Solving ODE - Space curve Frame I'm trying to calculate the parallel frame $\{T, U, V\}$ of a space curve $\alpha : I \mapsto \mathbb{R}^3$. It's similar to Frenet frame, except we have instead the projection of torsion $\tau$ on $U$: $\tau_U = 0$
It's described by the three equations,
$$T' = \kappa_U U + \kappa_V V \quad \quad \quad \quad \ \ (1)$$
$$U' = -\kappa_U T = -\langle \kappa,U \rangle \ T \quad \quad (2)$$
$$V' = -\kappa_V T = -\langle \kappa,V \rangle \ T \quad \quad (3)$$
where $\kappa = T'$ is the curvature vector and $\kappa_U, \kappa_V$ are its components.
I know $T$, $\kappa$ and the initial conditions $\{T(0), U(0), V(0)\}$ at $\alpha(0)$ but I don't know how to solve the ODE $(2)$ and $(3)$ in order to get $U$ and $V$. 
Any suggestion or a note on what to search for would be great!
 A: To find $U$ and $V$ first consider the Frenet frame $\{T,N,B\}$ along a unit speed curve (or where it exists).
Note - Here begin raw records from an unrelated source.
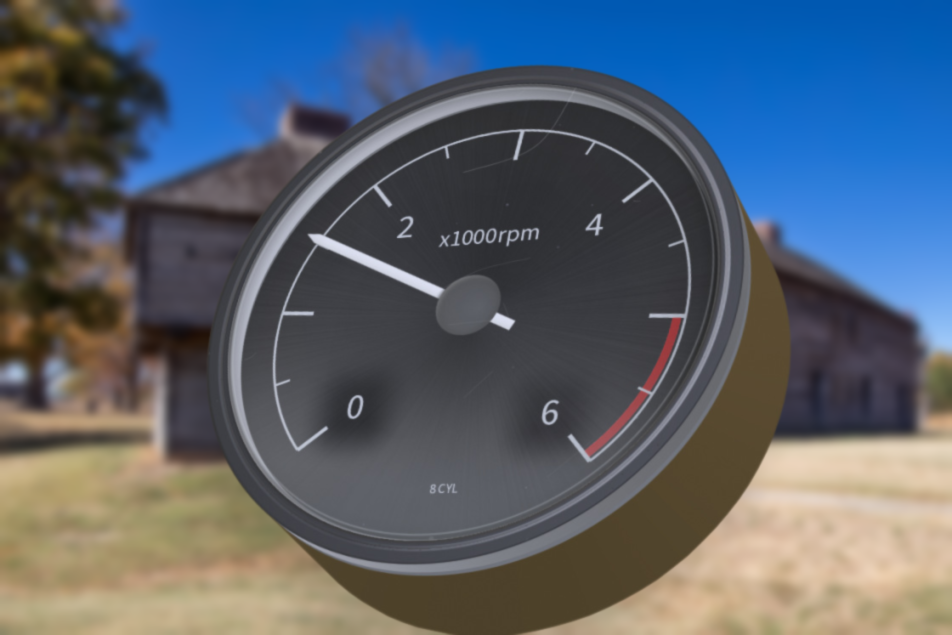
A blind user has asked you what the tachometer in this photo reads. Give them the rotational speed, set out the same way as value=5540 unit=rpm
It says value=1500 unit=rpm
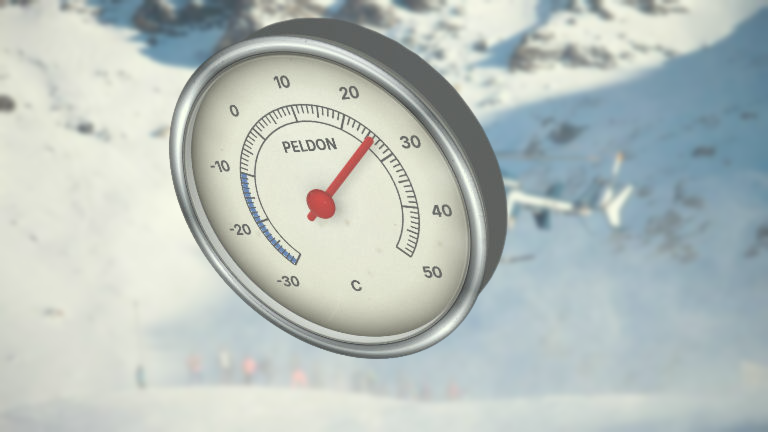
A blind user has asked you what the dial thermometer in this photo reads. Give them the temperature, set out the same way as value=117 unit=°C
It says value=26 unit=°C
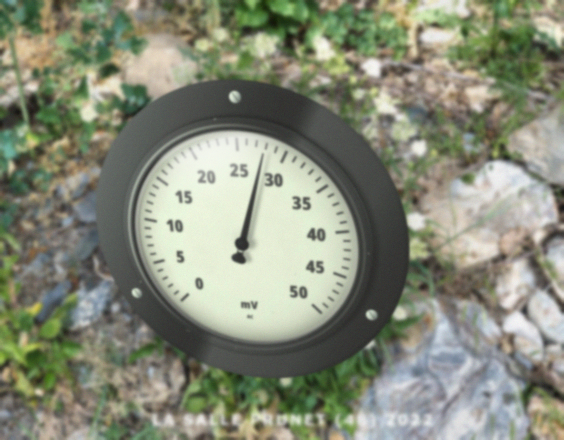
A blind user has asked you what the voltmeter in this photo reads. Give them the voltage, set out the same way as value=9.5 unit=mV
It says value=28 unit=mV
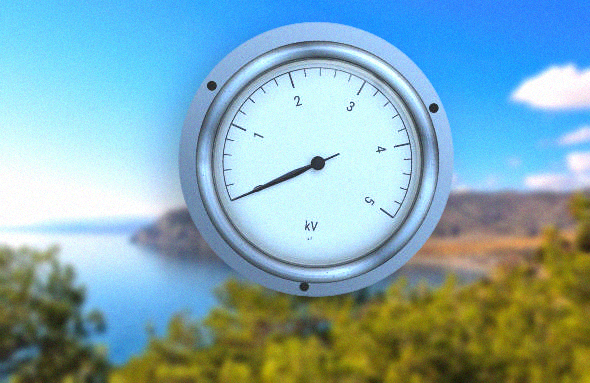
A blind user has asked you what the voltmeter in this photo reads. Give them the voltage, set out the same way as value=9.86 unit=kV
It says value=0 unit=kV
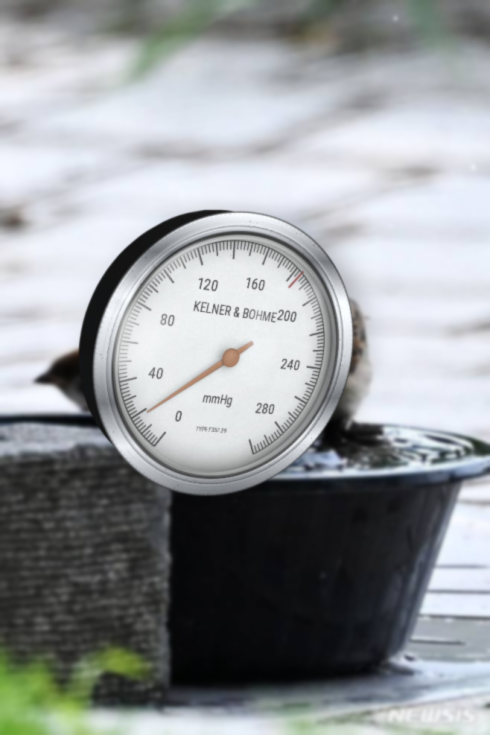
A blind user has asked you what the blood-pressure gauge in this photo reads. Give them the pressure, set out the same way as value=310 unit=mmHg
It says value=20 unit=mmHg
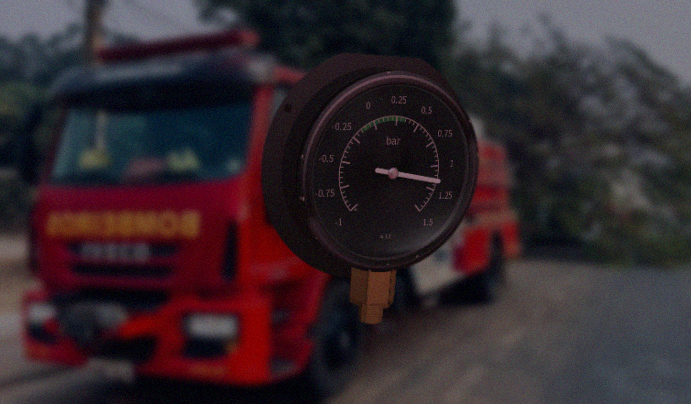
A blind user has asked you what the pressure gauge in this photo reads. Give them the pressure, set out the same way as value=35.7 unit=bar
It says value=1.15 unit=bar
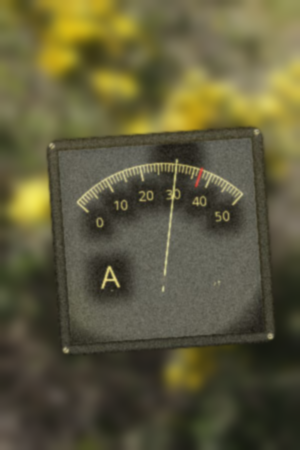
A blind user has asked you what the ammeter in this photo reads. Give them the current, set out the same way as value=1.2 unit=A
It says value=30 unit=A
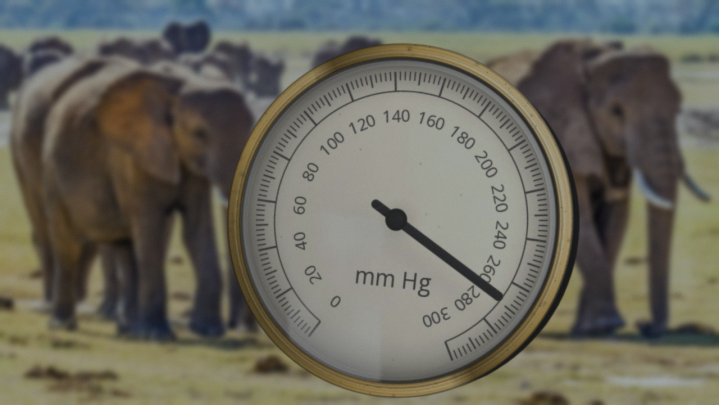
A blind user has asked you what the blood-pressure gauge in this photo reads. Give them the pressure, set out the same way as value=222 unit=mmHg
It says value=268 unit=mmHg
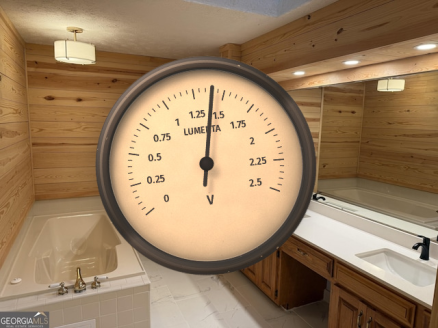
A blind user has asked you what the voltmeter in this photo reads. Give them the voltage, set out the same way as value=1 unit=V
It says value=1.4 unit=V
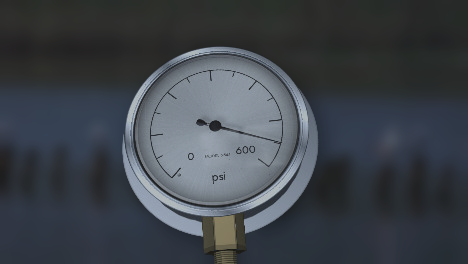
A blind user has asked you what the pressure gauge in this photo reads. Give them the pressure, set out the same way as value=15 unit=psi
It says value=550 unit=psi
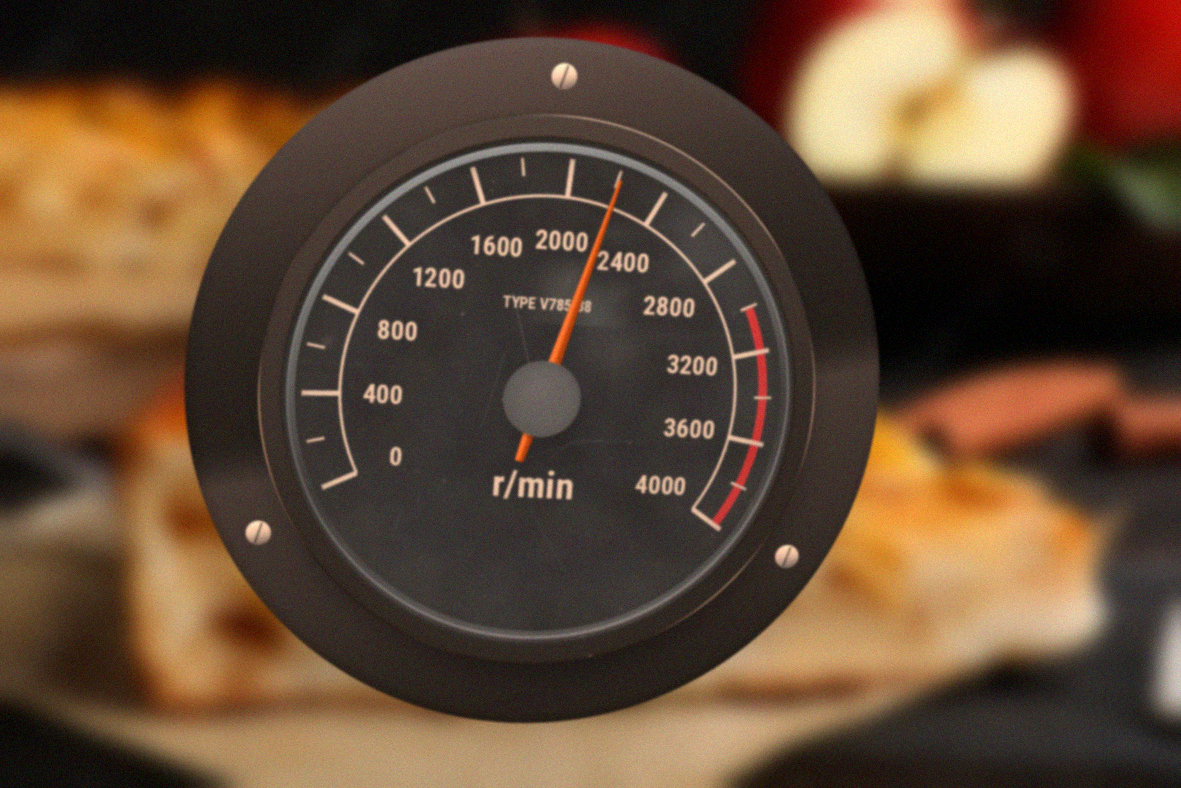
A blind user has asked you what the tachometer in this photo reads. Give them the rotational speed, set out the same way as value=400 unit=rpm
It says value=2200 unit=rpm
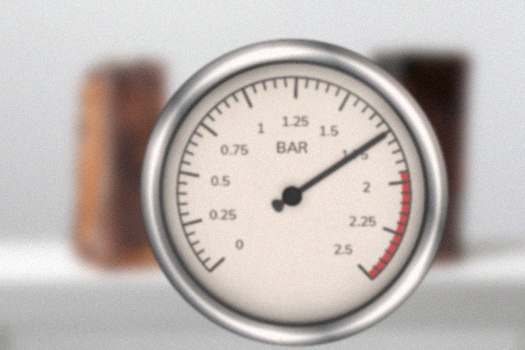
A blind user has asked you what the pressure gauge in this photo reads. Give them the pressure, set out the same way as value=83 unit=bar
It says value=1.75 unit=bar
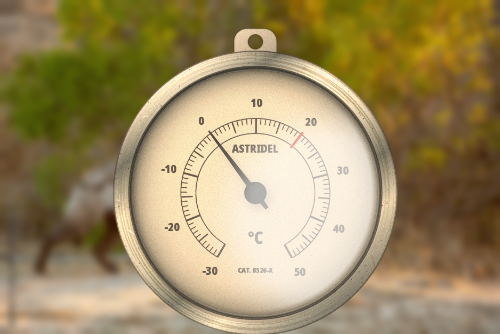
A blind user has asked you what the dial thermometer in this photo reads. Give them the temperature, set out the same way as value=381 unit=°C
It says value=0 unit=°C
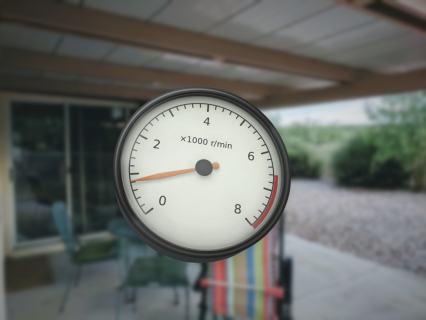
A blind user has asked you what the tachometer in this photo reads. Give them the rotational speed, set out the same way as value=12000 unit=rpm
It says value=800 unit=rpm
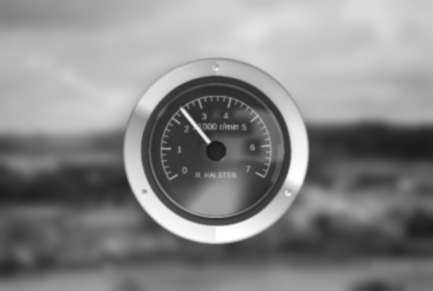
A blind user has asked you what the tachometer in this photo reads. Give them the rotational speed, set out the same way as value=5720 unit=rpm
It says value=2400 unit=rpm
We know this frame explicitly since $N=T'/\|T'\|$ and $B=T\times N$.  Also note that there exists locally a smooth function $\theta\colon I \to \mathbb{R}$ such that
$$U = \cos \theta N + \sin \theta B.$$
Deriving $U$ gives
$$
  U' = -\kappa \cos\theta T + (\theta'+\tau)(-\sin\theta N + \cos\theta B).
$$
We see that $U$ satisfies ODE $(2)$ iff $\theta' = -\tau$. Also the initial value $\theta(0)$ is determined by $U(0)$, so we find $\theta$ from this:
$$
  \theta = -\int \tau\,dt + \mathrm{const.}
$$
The vector field $V$ is determined similarly. Note that the inner product $U\cdot V$ is constant along the curve. So if $U(0)$ and $V(0)$ are orthogonal, we can just take $V=\pm T \times U$.
Remark: You can do the same calculation starting with an arbitrary adapted frame $\{T,N_1,N_2\}$. You will find the condition $\theta' = -N_1' \cdot N_2$. 
You will probably find this article interesting:
There is more than one way to frame a curve. by R.L. Bishop (The American Mathematical Monthly, 1975).